Abstract

Hepatic organic cation transport in vitro, using tetraethylammonium (TEA) as a substrate, consists of at least two steps: sinusoidal uptake is stimulated by an inside-negative membrane potential and canalicular membrane transport is mediated by organic cation:H+ exchange (Moseley et al., 1992b). In vivo, however, TEA is poorly excreted into bile. In contrast, larger, more hydrophobic organic cations, such as tributylmethylammonium (TBuMA), undergo significant hepatobiliary excretion. To better characterize hepatic organic cation transport, TBuMA transport was examined in rat canalicular liver plasma membrane (cLPM) and basolateral liver plasma membrane (bILPM) vesicles.
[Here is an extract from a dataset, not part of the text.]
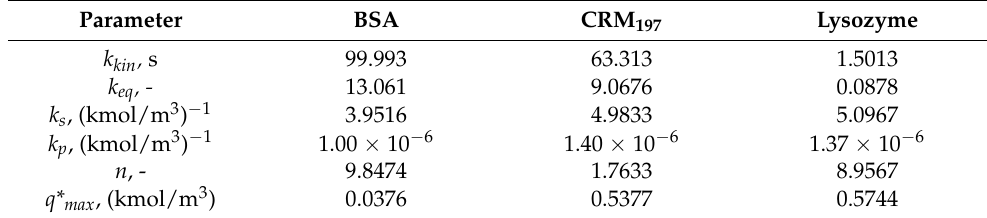
Figure 7. Comparison of experimental and simulated bind-elute tests for BSA, CRM 197, and Lysozyme. On the left the gradient elution and on the right the isocratic elution. The thinner black line is the normalized conductivity signal, the dotted line is the simulated outlet salt concentration. The black peak is relative to the experimental protein concentration, the blue line is the simulated protein concentration when the exponential Langmuir is used, and the green line is the simulated outlet protein concentration when the power Langmuir law is used in the in-house predictive code. In the case of Lysozyme, the green line refers to the eluted peak when the linear model is used. Table 8. Parameter values for Mollerup et al. model estimated by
In cLPM vesicles, under voltage-clamped conditions, an outwardly directed H+ gradient stimulated [3H]TBuMA uptake consistent with electroneutral TBuMA:H+ exchange; H(+)-dependent [3H]TBuMA uptake was not the result of a H+ diffusion potential. In the absence of a H+ gradient, intravesicular TBuMA trans-stimulated [3H]TBuMA uptake. Substrates for renal and hepatic organic cation:H+ exchange cis-inhibited H(+)-dependent [3H]TBuMA uptake. No ATP-dependent [3H]TBuMA uptake was detected in cLPM vesicles, and the P-glycoprotein substrate, daunomycin, did not cis-inhibit H(+)-dependent [3H]TBuMA uptake. Carrier-mediated [3H]TBuMA uptake exhibited saturability (Km of 0.5 mM and Vmax of 0.5 nmol/mg prot/5 s). In bILPM vesicles, in contrast, a valinomycin-induced intravesicular-negative K+ diffusion potential stimulated [3H]TBuMA uptake. These findings suggest that hepatic transport of TBuMA is similar to TEA but fundamentally different from that of P-glycoprotein substrates, indicating the involvement of at least two separate processes for the hepatobiliary excretion of organic cationic drugs.